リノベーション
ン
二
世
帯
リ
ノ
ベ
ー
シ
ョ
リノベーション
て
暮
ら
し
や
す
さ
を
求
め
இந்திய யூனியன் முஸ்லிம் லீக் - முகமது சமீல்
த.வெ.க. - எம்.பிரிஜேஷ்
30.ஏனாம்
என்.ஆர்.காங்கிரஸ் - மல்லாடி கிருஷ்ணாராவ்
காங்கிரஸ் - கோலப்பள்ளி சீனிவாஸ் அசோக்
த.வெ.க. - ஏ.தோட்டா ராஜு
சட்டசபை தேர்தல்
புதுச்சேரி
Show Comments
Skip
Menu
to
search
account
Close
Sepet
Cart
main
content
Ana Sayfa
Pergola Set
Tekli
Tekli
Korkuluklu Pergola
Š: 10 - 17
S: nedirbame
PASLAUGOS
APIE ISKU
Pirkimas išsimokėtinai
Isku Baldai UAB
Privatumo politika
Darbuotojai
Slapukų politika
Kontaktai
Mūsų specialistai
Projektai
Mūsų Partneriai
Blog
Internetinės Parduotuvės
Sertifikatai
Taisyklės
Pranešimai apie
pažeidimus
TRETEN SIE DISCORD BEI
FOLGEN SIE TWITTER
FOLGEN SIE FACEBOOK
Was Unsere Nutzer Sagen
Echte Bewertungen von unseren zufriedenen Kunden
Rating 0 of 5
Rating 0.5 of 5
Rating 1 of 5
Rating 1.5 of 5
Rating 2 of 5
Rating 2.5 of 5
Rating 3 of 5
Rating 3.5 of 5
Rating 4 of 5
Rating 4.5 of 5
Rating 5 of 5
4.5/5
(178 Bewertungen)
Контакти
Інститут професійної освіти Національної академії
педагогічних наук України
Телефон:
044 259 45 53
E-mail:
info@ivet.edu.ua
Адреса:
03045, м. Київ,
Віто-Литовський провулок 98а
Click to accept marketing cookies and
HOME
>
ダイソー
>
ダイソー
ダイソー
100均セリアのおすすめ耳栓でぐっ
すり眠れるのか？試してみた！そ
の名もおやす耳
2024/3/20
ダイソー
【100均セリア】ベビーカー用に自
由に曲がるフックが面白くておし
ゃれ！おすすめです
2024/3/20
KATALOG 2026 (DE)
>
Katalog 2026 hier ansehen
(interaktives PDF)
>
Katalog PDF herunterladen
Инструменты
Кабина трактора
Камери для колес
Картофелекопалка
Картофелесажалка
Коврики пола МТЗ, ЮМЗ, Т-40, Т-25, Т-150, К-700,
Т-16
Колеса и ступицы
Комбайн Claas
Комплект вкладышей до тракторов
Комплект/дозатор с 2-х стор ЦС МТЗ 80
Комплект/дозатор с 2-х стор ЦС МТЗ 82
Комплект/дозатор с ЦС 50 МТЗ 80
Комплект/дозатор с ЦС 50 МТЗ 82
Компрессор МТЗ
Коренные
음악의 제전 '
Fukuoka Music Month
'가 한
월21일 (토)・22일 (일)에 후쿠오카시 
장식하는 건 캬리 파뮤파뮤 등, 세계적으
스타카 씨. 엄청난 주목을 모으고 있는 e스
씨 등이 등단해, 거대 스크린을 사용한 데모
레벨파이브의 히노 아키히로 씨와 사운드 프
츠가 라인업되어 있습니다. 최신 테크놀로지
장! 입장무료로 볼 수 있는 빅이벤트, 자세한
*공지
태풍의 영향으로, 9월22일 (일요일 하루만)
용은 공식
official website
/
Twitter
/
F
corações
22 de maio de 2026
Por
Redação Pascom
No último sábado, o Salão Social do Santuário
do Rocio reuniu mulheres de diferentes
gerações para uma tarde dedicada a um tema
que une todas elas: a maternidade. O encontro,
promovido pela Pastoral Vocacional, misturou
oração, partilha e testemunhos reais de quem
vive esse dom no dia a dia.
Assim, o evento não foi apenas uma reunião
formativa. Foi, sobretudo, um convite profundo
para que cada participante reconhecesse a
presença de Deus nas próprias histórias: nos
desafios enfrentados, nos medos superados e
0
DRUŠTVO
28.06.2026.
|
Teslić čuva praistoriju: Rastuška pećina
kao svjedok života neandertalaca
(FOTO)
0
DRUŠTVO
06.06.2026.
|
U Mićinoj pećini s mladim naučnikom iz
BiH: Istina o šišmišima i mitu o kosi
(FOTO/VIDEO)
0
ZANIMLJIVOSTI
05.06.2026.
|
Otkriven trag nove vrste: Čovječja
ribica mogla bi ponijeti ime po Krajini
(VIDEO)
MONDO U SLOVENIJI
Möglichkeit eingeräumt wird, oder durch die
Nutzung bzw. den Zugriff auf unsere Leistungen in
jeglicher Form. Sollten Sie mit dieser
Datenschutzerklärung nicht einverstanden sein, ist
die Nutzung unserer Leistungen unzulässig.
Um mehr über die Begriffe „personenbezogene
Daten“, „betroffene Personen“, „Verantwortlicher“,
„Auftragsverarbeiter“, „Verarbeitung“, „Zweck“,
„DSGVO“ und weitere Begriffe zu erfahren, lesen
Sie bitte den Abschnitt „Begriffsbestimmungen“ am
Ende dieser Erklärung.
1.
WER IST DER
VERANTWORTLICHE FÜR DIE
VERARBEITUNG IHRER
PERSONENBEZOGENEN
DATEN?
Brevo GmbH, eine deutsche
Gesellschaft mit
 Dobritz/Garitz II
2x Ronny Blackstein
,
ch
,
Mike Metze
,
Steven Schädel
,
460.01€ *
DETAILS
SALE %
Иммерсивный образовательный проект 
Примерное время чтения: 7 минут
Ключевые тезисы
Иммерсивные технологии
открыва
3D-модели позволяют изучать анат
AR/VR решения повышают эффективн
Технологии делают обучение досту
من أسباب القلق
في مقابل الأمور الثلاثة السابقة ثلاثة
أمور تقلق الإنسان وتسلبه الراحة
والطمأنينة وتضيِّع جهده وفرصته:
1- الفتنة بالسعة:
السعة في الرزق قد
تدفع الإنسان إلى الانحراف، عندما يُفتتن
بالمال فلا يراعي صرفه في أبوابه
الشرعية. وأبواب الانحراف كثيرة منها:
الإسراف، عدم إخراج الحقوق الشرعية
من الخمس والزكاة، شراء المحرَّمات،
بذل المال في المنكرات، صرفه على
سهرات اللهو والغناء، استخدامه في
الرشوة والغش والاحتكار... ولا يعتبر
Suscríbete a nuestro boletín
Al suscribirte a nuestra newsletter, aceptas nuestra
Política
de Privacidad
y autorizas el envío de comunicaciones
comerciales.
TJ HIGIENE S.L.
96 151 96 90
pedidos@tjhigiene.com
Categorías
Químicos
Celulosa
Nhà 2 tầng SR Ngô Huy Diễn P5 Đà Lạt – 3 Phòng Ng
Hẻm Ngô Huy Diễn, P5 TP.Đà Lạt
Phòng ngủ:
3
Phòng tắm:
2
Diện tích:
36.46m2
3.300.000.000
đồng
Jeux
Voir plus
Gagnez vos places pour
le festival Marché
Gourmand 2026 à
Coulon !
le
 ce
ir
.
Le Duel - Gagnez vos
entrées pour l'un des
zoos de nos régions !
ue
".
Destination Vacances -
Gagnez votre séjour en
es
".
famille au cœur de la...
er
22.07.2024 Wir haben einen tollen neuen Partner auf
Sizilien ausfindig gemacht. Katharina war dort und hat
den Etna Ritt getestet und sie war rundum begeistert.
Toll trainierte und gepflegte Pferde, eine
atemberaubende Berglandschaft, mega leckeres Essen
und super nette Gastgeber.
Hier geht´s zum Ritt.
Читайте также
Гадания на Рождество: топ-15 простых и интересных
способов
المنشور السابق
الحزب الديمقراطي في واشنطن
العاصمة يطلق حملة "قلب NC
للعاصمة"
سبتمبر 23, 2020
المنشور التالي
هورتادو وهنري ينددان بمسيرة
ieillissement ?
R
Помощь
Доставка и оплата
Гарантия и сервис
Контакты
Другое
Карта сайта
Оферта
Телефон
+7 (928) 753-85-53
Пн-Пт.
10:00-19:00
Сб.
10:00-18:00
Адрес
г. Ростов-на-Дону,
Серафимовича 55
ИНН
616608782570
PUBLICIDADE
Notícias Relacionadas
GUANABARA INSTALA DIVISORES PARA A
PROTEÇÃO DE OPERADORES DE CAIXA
--
**DIRECTIVE:** Look through the material above and print exactly the lines from the one containing "desafios enfrentados, nos medos superados e" to the one containing "في مقابل الأمور الثلاثة السابقة ثلاثة", both included, and nothing more.

**ANSWER BOX:**
desafios enfrentados, nos medos superados e
0
DRUŠTVO
28.06.2026.
|
Teslić čuva praistoriju: Rastuška pećina
kao svjedok života neandertalaca
(FOTO)
0
DRUŠTVO
06.06.2026.
|
U Mićinoj pećini s mladim naučnikom iz
BiH: Istina o šišmišima i mitu o kosi
(FOTO/VIDEO)
0
ZANIMLJIVOSTI
05.06.2026.
|
Otkriven trag nove vrste: Čovječja
ribica mogla bi ponijeti ime po Krajini
(VIDEO)
MONDO U SLOVENIJI
Möglichkeit eingeräumt wird, oder durch die
Nutzung bzw. den Zugriff auf unsere Leistungen in
jeglicher Form. Sollten Sie mit dieser
Datenschutzerklärung nicht einverstanden sein, ist
die Nutzung unserer Leistungen unzulässig.
Um mehr über die Begriffe „personenbezogene
Daten“, „betroffene Personen“, „Verantwortlicher“,
„Auftragsverarbeiter“, „Verarbeitung“, „Zweck“,
„DSGVO“ und weitere Begriffe zu erfahren, lesen
Sie bitte den Abschnitt „Begriffsbestimmungen“ am
Ende dieser Erklärung.
1.
WER IST DER
VERANTWORTLICHE FÜR DIE
VERARBEITUNG IHRER
PERSONENBEZOGENEN
DATEN?
Brevo GmbH, eine deutsche
Gesellschaft mit
 Dobritz/Garitz II
2x Ronny Blackstein
,
ch
,
Mike Metze
,
Steven Schädel
,
460.01€ *
DETAILS
SALE %
Иммерсивный образовательный проект 
Примерное время чтения: 7 минут
Ключевые тезисы
Иммерсивные технологии
открыва
3D-модели позволяют изучать анат
AR/VR решения повышают эффективн
Технологии делают обучение досту
من أسباب القلق
في مقابل الأمور الثلاثة السابقة ثلاثة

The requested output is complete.